菅原:現在のAI市場の盛り上がりを第3次AIブームと呼びますが、第2次、第1次ブームのころのAIに比べるとはるかに複雑で高度なことができるようになっており、社会へのインパクトも絶大です。それゆえ、どのように使うか、どのように社会に適用するかが非常に重要な課題です。使い方を間違えれば、学習データに潜んでいたバイアスで差別を再生成したり、本来、人々を幸せにするためのものなのに不快な思いをさせてしまったり、目的とは反対に作用してしまう可能性があります。そこで、AIの社会的受容に向けた文理融合研究として、東京大学様とNECでAIの倫理・法制度および社会的受容性についての共同研究を開始しました。

NEC グローバルイノベーション戦略部門 マネージングディレクター(当時)
NEC コーポレート 経営企画部門 マネージングディレクター(現在)
菅原 弘人

──具体的には、どのような研究を行ったのでしょうか。

菅原:NECのようなAIやAIサービスの提供者側、そして、企業や生活者といった受容者側の2つの視点で研究に取り組みました。具体的には、提供者側の視点で取り組んだのが「リスクチェーンモデル(RCModel)のNEC社内での活用」「責任分担に関する研究」「国際的なAI倫理の実践と調査とネットワーキング」の3つ。そして受容者側の視点で取り組んだのが「AIサービスの社会的受容性に関する研究」です。

NECの社内教育でRCModelの有効性を検証

──共同研究「RCModelのNEC社内での活用」についてお聞かせください。

城山氏:AIの価値を社会が享受するには、どのような環境づくりが必要か。私は、そのことに興味があり共同研究に参加しました。
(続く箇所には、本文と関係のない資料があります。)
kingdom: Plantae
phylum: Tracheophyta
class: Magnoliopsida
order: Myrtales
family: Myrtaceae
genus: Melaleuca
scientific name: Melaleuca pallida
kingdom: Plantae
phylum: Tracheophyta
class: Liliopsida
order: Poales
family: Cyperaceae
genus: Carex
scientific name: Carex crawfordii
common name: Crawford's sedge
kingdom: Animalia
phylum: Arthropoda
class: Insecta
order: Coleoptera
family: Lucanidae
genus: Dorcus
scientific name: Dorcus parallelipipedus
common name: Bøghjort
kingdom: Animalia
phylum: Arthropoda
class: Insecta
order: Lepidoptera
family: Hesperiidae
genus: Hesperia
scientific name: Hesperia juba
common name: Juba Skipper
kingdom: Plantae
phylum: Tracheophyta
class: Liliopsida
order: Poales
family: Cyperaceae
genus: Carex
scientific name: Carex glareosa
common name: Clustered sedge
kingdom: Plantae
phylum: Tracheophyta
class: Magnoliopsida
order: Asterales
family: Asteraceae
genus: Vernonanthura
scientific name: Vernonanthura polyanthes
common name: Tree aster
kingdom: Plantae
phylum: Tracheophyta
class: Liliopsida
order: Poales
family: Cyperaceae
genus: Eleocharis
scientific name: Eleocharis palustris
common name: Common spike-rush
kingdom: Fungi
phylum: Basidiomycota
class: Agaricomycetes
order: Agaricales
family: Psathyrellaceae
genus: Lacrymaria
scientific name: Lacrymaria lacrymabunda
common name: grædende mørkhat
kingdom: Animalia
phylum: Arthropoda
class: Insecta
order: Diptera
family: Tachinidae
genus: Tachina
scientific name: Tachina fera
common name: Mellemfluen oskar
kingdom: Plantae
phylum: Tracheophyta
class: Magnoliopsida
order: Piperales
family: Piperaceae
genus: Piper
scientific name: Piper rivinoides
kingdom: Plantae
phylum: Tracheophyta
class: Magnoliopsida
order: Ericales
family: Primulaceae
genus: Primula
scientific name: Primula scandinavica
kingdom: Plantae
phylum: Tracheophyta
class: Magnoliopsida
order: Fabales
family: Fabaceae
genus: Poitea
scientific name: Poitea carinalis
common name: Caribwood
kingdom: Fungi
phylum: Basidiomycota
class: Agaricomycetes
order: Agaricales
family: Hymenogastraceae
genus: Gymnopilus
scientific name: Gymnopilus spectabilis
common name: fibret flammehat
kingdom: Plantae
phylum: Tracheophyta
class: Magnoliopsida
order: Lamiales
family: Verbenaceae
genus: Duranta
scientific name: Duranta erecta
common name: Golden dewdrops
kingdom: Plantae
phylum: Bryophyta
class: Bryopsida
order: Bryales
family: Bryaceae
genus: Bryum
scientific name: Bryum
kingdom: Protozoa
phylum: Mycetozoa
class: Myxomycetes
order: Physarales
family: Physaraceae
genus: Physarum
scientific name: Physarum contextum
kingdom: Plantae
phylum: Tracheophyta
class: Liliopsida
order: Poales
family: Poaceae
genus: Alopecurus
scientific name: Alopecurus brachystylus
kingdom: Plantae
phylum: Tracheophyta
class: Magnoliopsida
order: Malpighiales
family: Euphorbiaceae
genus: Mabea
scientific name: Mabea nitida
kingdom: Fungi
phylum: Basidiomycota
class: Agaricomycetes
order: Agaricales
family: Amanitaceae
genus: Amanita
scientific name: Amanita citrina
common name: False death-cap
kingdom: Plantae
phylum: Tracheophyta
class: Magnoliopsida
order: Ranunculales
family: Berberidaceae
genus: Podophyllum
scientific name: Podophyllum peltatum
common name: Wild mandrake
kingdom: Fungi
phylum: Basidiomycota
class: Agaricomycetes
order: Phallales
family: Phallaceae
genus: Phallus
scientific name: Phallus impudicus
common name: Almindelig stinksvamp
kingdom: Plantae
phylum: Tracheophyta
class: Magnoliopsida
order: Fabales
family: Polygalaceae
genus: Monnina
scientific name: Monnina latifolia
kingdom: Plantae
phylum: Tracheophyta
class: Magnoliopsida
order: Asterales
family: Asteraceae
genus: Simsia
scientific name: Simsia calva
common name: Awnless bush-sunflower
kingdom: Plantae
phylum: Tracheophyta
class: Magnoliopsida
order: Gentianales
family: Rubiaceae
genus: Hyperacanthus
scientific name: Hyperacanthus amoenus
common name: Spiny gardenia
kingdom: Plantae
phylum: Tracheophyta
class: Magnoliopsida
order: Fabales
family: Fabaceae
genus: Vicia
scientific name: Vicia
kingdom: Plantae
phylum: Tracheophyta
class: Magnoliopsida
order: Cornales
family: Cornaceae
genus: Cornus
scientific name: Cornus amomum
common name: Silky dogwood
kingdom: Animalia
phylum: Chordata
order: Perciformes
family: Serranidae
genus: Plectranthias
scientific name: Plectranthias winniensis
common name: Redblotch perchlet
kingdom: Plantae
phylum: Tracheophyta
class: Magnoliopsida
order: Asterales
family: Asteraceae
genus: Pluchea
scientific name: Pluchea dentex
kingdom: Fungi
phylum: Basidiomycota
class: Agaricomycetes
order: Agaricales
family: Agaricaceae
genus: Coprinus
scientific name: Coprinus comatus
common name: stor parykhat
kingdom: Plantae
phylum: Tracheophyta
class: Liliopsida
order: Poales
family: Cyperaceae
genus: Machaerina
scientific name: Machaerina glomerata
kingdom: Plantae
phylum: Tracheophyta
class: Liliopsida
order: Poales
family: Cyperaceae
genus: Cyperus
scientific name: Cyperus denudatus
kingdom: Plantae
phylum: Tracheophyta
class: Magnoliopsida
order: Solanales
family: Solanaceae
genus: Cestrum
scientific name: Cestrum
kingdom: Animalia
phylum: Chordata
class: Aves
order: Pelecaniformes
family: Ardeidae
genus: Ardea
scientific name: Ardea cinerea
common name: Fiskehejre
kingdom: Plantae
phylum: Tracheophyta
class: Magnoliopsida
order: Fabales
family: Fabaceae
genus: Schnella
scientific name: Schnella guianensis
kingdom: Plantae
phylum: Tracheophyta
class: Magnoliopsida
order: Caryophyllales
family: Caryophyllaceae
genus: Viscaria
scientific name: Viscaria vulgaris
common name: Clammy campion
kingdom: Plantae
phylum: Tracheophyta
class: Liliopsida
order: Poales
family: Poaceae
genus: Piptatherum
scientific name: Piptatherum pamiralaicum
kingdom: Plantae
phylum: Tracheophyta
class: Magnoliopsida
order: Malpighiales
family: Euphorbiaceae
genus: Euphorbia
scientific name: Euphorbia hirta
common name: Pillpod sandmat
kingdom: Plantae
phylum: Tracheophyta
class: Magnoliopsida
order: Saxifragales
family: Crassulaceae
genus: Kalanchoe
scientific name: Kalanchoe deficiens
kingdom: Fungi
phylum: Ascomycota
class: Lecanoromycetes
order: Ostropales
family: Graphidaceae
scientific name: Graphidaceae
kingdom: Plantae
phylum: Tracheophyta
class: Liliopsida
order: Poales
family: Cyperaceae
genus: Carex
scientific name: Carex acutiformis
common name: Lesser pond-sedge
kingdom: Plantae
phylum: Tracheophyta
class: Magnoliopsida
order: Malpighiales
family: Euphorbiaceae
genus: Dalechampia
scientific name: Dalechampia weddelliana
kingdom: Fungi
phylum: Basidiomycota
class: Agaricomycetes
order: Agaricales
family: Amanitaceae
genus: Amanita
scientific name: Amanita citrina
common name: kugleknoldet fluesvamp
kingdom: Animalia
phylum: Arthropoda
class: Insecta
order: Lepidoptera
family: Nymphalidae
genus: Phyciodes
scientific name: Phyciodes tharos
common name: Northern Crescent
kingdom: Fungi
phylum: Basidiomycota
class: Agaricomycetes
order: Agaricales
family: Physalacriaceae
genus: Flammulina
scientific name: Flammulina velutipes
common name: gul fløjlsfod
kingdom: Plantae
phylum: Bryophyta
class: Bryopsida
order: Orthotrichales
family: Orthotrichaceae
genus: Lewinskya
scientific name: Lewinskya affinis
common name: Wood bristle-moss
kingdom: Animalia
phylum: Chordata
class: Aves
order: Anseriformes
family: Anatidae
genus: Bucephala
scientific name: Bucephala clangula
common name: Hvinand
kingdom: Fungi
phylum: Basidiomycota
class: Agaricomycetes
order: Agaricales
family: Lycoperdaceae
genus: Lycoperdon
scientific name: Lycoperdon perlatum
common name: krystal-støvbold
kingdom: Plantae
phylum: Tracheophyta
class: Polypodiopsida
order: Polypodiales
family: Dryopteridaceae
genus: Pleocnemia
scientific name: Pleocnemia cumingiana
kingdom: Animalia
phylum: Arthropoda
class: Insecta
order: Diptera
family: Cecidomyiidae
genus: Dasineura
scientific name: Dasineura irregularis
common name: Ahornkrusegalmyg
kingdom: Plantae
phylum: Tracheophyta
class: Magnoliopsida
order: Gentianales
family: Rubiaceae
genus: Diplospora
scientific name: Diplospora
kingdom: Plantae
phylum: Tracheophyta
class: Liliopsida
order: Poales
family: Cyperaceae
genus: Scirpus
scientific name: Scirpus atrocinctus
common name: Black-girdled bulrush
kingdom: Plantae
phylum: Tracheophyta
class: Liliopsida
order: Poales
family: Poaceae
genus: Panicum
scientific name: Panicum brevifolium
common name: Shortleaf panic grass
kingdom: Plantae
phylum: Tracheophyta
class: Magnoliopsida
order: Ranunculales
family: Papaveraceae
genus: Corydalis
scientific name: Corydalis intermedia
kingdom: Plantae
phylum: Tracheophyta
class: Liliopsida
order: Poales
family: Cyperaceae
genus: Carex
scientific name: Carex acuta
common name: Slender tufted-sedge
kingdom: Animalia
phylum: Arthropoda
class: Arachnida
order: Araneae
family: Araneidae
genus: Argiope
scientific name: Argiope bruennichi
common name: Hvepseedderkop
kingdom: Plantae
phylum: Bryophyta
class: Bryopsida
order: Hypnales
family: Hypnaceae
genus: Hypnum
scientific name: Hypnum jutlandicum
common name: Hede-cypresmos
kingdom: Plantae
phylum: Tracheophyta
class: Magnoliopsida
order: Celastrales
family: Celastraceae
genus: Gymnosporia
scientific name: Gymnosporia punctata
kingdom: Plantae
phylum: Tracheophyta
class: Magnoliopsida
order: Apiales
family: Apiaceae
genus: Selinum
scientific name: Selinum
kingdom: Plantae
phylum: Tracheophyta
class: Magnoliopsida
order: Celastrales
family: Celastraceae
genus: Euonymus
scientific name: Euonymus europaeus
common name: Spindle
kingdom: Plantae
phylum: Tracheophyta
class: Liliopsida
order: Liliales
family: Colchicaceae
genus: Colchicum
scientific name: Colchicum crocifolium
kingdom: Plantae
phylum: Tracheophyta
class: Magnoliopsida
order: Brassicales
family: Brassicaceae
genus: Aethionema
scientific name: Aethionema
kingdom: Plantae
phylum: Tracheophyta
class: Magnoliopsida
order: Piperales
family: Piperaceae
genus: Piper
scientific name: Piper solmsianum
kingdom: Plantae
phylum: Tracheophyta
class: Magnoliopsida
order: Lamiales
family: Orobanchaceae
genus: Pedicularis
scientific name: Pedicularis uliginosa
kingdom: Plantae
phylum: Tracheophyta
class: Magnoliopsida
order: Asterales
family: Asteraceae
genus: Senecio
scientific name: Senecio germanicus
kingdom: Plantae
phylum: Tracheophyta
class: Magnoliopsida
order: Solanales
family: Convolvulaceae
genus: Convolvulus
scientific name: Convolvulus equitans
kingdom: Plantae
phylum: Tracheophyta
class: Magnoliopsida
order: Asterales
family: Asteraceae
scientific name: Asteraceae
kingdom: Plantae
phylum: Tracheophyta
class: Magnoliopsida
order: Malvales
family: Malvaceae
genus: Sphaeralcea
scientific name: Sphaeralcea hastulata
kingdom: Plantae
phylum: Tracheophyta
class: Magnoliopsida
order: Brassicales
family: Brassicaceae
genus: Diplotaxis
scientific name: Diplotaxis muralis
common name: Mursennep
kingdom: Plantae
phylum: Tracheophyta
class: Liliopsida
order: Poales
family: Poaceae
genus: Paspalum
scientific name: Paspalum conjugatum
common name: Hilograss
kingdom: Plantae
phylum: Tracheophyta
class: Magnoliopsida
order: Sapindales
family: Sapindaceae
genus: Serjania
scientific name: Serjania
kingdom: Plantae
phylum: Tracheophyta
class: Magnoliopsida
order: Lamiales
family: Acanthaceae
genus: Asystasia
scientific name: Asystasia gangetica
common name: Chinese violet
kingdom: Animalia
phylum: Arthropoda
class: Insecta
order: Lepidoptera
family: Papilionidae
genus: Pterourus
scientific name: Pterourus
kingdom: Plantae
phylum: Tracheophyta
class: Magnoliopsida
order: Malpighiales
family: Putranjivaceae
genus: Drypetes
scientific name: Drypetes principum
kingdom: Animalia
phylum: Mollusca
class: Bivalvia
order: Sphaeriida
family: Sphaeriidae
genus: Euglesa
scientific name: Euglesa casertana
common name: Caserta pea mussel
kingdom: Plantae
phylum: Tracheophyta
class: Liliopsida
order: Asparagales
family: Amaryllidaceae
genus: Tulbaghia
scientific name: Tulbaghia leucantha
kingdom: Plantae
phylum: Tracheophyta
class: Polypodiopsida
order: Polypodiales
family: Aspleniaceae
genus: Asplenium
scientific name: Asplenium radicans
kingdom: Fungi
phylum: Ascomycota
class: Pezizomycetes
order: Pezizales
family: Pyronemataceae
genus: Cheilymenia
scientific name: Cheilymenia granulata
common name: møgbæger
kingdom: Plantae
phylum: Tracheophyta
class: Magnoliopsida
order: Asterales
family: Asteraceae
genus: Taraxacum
 実際、世界のさまざまな国や機関でAIの適正な利用を促すためのルールや仕組みづくりが進んでいます。しかし、人事採用やローン審査に利用する際は「公平性」、生体情報を扱うなら「プライバシー」など、リスクと一言でいってもAIサービスごとに注視すべき重要リスクは異なります。そこで東京大学は、そのAIサービスの重要リスクは何か、誰がリスクに責任を持ち、どうコントロールするかを具体的局面に即して考えるためのフレームワークとして「リスクチェーンモデル(RCModel)」を開発しました。

 私たちが行った「リスクチェーンモデル(RCModel)のNEC社内での活用」という共同研究では、RCModelを実際にNECの教育プログラム「NECアカデミー for AI」に取り込み、NECの社内教育に活用しました。多くのNEC社員の目でRCModelを確かめ、有効性を評価したり、課題を見つけたり、今後、活用していく上で非常に貴重な機会になったと考えています。

 たとえば、RCModelはAIサービスの開発プロセスで、そのサービスのリスクを把握し、対処するために使うこともできますが、今回、NECと取り組んだように社員教育に利用すれば、企画、開発、営業など、幅広く多様な担当者のAIリスク対応力を底上げすることができます。そうすれば、ビジネスのあらゆる場面で常に多角的にAIのリスクを考え、対処できる組織になれるはずです。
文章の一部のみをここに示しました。